Очевидно, легитимизированная по аналогии с философией теология особое внимание обратит на развитие герменевтики: искусства истолкования и понимания. Определить специфику этой герменевтики в сравнении с герменевтикой литературы, искусства или повседневности – вот задача ближайшего будущего. Тут православные богословы могут учесть опыт и постлиберализма Джорджа Линдбека, и контекстуальную герменевтику Кевина Ванхузера, и радикальную герменевтику Джона Капуто.

Конституирование и легитимизация теологии позволяют ей участвовать в диалоге наук, а также в более широком мировоззренческом диалоге в обществе. Избавившись от мечты легитимизироваться через диалог, твердо зная свои основания, теология сможет не просто участвовать во всех дискуссиях. Она сможет реализовывать свои притязания на статус мета-науки и мета-нарратива.
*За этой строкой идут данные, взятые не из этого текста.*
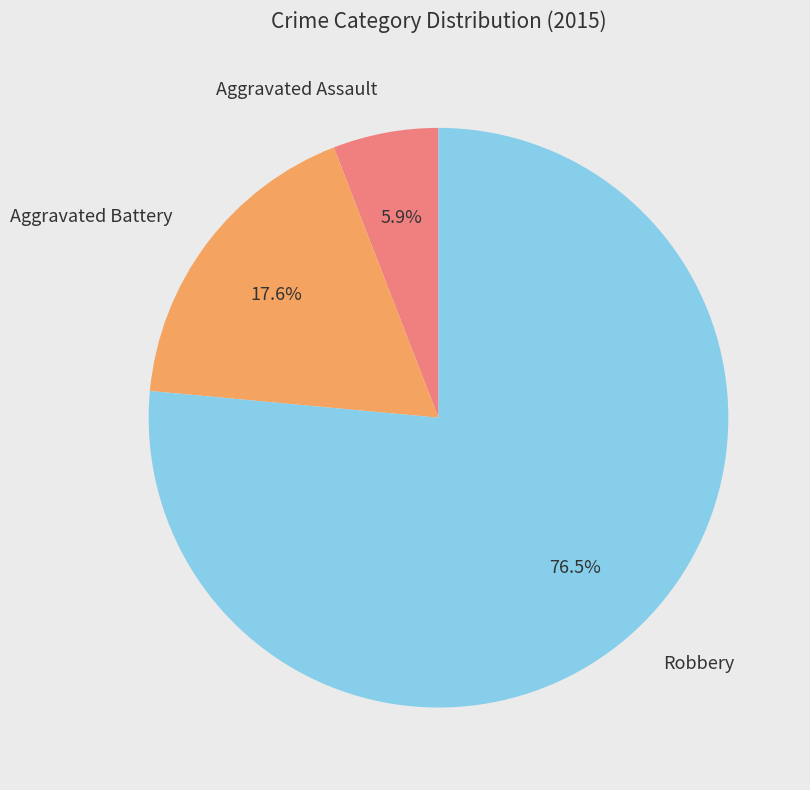

To the nearest percent, what portion does Aggravated Battery represent?

18%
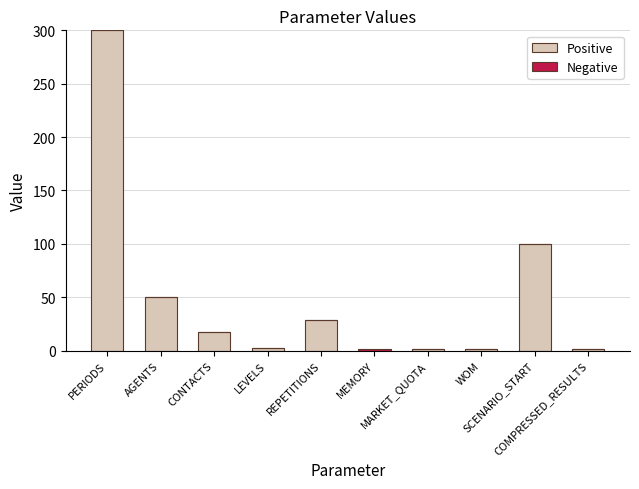

What is the highest value of the Positive series?

300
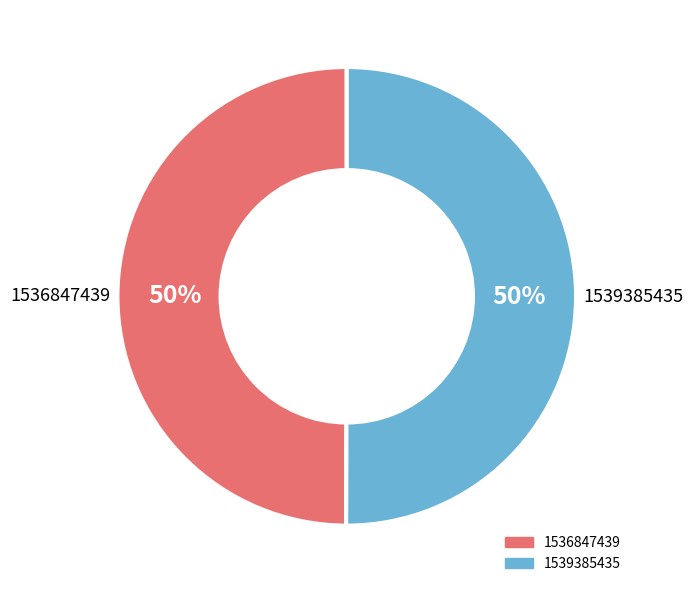

To the nearest percent, what is the average slice percentage?

50%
Если философия судит обо всем, и все считают такое положение дел нормальным – то почему этого не может делать во всем аналогичная философии теология? 
Итак, правильное понимание специфики теологии позволит также и реализовать все те три истолкования теологии, о которых шла речь в начале статьи, только на новом уровне: вместо теории экспериментализма – феноменология опыта, вместо богословия как источниковедения – герменевтика, вместо легитимизации через участие в современном университетском и общественном диалоге – суждение обо всем этом дискурсе со своей, оригинальной и самостоятельно утвержденной позиции.

Теология и общество

Сегодня богословы иногда выступают как идеологи и тем дискредитируют и христианство, и религию, и Церковь, и теологию. Если же они будут судить обо всем как собственно теологи, уподобившись Мерабу Мамардашвили и Сергею Аверинцеву, а не Жданову и Суслову, то они и будут услышаны хотя бы частью общества, а не высмеяны всеми. Утверждение теологии как науки должно сопровождаться воспитанием интеллектуальных лидеров, которым действительно есть что предложить обществу, стремящемуся выжить после постмодернизма.

Лучшая часть общества уже открыта к теологии. Достаточно посмотреть на сам феномен Ольги Седаковой, которая де-факто стала лучшим теологом в России! То, что из собственного богатства не могут осмыслить и раскрыть профессиональные теологи, Седакова уловила и являет миру и России – в силу возможностей и талантов. Бессмысленности диктатуры чиновничества в России и диктатуры толерантной посредственности на Западе Седакова противопоставляет Смысл – как подлинную Силу и Жизнь, Мир и Любовь. Теология Седаковой отличается от теологии Дэвида Харта и о. Джона Мануссакиса, но все это – различные начинания теологии в ее строгой научности, вечно традиционной и вечно новой. Все это теология нового обретения Логоса во времена мировоззренческого хаоса в обществе.

Только такая подлинная теология, которую мы видим у Ольги Седаковой, Дэвида Харта и о. Джона Мануссакиса, переживет беспокойный и трагический XXI век. Только такая теология способна на конструктивную критику всей современной действительности, на подлинную религиозную оценку всего ландшафта жизненного мира сегодняшнего человека. И в качестве такого последнего серьезного дискурса о главном теология может оказаться последним союзником для науки – в наступившем тысячелетии.